Marathon Artists – 2014
par Jeff, le 6 février 2014
8

A Goûte Mes Disques, on aime vivre avec notre époque. Pas qu’on s’y force, juste que ça nous plaît. Et en 2014, qui dit vivre dans son époque dit bouffer pas mal de techno rugueuse ou des albums estampillés ‘rock’ où il est impossible de ne pas croiser des couches de claviers ou des bidouillages sur laptop.

Partant de là, chaque rédacteur traîne son vécu et ses poches pleines de madeleines de Proust. L’auteur de ses lignes a eu 16 ans en 1995, et à l’époque le règne du tout-à-la-guitare sur le rock était à peu près total. Alors forcément, à intervalles réguliers, un salutaire retour aux sources s’impose. Et ce voyage dans le temps, c’est en compagnie de Courtney Barnett qu’on a décidé de l’entreprendre en ce début d’année. Pas que l’Australienne propose une musique qui a refusé de quitter les 90’s, mais plutôt parce que l’économie de moyens déployés, ce côté back to basics carrément juteux, il est du genre à caresser dans le sens du poil le trentenaire un peu nostalgique – le vieux con qui sommeille en nous quoi.

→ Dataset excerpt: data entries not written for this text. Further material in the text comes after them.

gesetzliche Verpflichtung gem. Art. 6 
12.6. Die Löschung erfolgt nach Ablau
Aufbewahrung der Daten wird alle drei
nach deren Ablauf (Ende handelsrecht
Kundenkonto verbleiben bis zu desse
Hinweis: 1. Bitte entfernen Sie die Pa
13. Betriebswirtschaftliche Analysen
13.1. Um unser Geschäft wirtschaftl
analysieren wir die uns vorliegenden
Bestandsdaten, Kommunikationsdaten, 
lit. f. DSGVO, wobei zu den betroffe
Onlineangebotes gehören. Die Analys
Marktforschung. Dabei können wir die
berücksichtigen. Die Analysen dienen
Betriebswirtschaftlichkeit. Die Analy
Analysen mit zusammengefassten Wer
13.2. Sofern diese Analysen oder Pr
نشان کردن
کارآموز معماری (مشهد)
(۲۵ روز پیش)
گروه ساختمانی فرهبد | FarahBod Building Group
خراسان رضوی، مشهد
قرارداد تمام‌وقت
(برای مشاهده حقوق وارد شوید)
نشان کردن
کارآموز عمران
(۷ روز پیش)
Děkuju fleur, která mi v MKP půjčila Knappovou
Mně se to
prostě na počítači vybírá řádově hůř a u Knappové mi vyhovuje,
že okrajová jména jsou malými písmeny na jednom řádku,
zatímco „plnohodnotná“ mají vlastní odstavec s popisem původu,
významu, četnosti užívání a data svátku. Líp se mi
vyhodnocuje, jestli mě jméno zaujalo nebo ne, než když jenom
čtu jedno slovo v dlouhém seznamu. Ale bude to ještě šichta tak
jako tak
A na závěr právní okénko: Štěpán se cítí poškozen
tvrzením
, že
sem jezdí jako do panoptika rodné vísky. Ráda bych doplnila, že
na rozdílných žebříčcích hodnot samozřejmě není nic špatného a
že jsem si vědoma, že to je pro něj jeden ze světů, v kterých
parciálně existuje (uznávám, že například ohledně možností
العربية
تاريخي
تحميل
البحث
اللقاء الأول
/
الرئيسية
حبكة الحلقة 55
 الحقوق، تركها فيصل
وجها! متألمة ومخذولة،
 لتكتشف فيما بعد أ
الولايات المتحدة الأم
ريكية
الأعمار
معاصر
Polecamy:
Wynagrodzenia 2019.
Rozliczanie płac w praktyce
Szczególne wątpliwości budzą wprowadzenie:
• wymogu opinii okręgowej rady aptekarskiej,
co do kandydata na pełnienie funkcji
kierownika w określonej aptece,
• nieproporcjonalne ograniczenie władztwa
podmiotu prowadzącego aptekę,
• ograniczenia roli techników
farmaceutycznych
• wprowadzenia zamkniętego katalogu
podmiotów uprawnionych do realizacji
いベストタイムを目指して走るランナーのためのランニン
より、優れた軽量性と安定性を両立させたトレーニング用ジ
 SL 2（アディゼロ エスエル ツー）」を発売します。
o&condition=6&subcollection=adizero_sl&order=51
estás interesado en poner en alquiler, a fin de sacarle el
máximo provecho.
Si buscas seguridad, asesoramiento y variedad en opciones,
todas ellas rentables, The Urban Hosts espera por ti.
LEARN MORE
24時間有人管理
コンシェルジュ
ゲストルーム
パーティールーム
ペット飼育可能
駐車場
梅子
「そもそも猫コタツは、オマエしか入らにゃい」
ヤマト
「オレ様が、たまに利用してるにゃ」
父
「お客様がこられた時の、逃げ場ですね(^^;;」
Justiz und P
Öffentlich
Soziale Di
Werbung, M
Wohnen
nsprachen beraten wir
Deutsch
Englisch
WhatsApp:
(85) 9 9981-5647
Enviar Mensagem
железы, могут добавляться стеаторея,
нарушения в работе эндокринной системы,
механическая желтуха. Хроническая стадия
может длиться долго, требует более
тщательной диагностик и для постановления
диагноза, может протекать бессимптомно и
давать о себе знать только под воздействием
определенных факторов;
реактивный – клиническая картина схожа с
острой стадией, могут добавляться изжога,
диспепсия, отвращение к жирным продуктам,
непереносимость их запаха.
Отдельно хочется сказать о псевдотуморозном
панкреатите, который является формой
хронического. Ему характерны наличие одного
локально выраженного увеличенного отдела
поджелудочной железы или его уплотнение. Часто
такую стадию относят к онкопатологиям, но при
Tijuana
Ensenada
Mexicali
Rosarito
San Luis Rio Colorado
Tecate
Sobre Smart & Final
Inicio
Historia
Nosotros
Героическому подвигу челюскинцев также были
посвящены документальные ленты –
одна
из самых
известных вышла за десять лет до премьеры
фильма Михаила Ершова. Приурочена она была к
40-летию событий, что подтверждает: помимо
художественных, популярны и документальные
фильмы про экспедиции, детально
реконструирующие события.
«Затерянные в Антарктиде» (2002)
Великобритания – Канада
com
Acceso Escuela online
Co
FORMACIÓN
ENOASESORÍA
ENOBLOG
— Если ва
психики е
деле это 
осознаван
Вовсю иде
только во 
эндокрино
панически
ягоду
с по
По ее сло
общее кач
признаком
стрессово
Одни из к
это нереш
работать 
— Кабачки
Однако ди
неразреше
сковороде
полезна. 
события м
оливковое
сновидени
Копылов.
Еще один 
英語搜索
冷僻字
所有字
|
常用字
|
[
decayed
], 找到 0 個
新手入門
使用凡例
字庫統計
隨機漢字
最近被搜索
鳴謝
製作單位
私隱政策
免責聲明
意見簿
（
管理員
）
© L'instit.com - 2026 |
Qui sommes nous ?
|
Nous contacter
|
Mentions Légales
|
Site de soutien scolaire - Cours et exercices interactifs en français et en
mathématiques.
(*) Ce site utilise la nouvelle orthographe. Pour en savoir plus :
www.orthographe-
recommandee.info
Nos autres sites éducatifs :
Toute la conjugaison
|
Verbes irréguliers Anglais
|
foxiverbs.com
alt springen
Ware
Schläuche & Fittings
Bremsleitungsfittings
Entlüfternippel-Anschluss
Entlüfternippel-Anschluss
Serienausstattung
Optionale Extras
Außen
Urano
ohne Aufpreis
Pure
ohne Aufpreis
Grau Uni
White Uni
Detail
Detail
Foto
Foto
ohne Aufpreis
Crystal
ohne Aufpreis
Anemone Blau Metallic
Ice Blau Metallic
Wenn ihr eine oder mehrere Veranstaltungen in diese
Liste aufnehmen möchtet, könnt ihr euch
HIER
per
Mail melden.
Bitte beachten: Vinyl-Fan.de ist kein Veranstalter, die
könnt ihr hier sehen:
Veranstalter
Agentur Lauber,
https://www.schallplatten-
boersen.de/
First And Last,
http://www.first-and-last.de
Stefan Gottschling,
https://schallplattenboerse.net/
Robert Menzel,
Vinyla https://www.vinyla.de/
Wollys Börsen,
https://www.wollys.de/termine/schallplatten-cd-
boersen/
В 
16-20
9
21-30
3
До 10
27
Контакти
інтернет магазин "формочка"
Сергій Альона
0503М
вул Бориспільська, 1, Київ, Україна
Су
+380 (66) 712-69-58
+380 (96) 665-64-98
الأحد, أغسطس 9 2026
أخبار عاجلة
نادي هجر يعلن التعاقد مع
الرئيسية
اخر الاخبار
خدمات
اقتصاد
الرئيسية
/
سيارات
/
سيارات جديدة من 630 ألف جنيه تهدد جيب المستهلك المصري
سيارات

Mais avant de voir ce que ce disque a dans le ventre, n’oublions pas les présentations. Courtney Barnett nous vient de Melbourne où elle a fondé son propre label, Milk Records, qui a sorti ses deux premiers EP’s (I’ve Got a Friend Called Emily Ferris et How to Carve a Carrot into a Rose) ici combinés dans un album intitulé The Double EP: A Sea of Split Peas pour Marathon Artists – la maison qui héberge notamment les compatriotes de Jagwar Ma.

Douze titres pour cerner une personnalité que l’on pourrait trop vite qualifier de « molle du genou ». En effet, difficile de ne pas penser au qualificatif slacker quand on entend le chant délicieusement traînant de l’Australienne venir se poser sur de belles mélodies que ne renierait certainement pas un certain Stephen Malkmus – quand elle ne fait pas l’un ou l’autre clin d’œil à Sonic Youth sur les titres plus nerveux du disque. Difficile non plus de ne pas voir dans la demoiselle une sorte de version aussie et arty d’Hannah Horvath, le personnage de chieuse patentée (mais dotée d’un sens de la formule certain) joué par Lena Dunham dans la série Girls. Car il y a dans ce storytelling désarmant de nonchalance suffisamment de sincérité pour qu’on boive les paroles de Courtney Barnett comme on avale une pinte de Foster’s – et vu le manque total de goût de cette pisse de chat, ça va très vite.

Bref, dans ce chouette magma d’influences absolument pas dégueulasses, Courtney Barnett  parvient à nous pondre un disque qui évite le piège de la linéarité ou de l’interminable courbette. C’est frais sans être léger, c’est référencé sans être complaisant, et c’est surtout d’une maturité assez épatante pour une fille qui, rappelons-le quand même, n’a que 25 ans à peine.